▶ **What this exercise asks**
1. In the article on the Ghana Telecom Premier league, how long was the break the league is due to resume after?
2. Does each statement agree with the article on the Ghana Telecom Premier league? Answer yes or no for each, quoting the deciding words. (a) The league was paused for three weeks. (b) The writer says the breaks could not have been avoided. (c) King Faisal is a Kumasi club.
3. Pick up the article on the Ghana Telecom Premier league after its last sentence and keep writing it.

▶ **Excerpt**
********
Thrilling end in sight for haphazard Premiership
IT will be business as usual this weekend with the Ghana Telecom Premier league due to resume after a three week break during which we were hailing Ghana football for the historic qualification to the World Cup.
Qualification for the biggest football event in the world has inevitably led to proclamations of how strong Ghana football has become and how there is still proof that this country is indeed a mighty football nation.
Yet, look beyond the monumental events of October 8, 2005, the heroics of the Black Stars and you will discover at least on the evidence of events in the local game, a system that is crumbling with each passing day.
The fact of a three week break itself is evidence of that. There have been so many breaks in the league, you will be forgiven for thinking it has been put on hold permanently. And the gulling thing is that the break has often been necessitated by issues that could so easily have been avoided.
This reason, every time King Faisal have been on call in Africa, the rest of the country has had to stop and wait under the pretence of backing the Kumasi club to victory.
********
▶ **Records supplied**
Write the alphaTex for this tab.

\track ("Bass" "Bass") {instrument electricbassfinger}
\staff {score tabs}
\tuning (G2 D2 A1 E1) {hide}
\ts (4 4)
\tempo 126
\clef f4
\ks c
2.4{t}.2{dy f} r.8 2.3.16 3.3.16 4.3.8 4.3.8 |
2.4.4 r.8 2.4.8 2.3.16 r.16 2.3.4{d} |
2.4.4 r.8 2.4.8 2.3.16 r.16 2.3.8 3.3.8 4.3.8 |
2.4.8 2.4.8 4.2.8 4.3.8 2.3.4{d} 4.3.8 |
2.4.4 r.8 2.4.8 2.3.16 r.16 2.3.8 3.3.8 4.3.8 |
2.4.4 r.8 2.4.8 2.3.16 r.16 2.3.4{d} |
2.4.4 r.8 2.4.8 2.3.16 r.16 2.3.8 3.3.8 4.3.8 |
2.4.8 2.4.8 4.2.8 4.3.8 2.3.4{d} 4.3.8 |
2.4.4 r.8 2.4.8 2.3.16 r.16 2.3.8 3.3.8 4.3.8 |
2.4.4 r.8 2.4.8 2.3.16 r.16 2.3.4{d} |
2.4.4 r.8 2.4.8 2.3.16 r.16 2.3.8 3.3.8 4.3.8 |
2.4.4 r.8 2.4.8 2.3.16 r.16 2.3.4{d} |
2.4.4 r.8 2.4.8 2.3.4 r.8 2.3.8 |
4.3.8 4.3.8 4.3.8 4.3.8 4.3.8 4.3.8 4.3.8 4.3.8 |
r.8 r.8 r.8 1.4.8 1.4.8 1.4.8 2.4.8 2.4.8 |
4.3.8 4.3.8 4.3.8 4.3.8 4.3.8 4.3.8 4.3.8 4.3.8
********
▶ **Replies**
1. Three weeks.

2.
(a) Yes: "a three week break"
(b) No: "issues that could so easily have been avoided"
(c) Yes: "backing the Kumasi club to victory"

3.
It all started largely due to the constant bickering between Hearts of Oak and Asante Kotoko. It's a long story but effectively what Hearts wanted, Kotoko wanted too and the Professional League Board (PLB) tamely gave in, shirking it's responsibility as the overall authority over the GT Premiership. As a compromise, the other clubs then decided that every time, King Faisal played, the rest of them needed a break. And this has done great damage to the local league. With attendances falling on a weekly basis, the frequency of breaks has added to the unattractiveness of a league that looses its star performers at lightening pace. So while the rest of the world returned to domestic duties after the recent World Cup qualifiers, we in Ghana were waiting for King Faisal to clear their final and insignificant Confederations Cup game before getting on with the business. The PLB's excuse was that its decisions were based on the wishes of the clubs. It makes you wonder the essence of the body if it can't take the sort of decisions that anybody managing a product like the national league is required to do. More worrying should be the consequence of the regular breaks on investor confidence in the league. Ghana Telecom won't admit it but they are unlikely to be happy with how a product they are paying so much for has become a by-word for inconsistency and wayward planning.
The problem with the breaks is that it belittles the nation's drive for corporate sponsorship and undermines the GFA's effort at maximising revenue from broadcasting rights.
Television and radio are mediums that require great planning. When executives sit through their weekly meeting, an idea of what the sure banker events are organised and taking place matters.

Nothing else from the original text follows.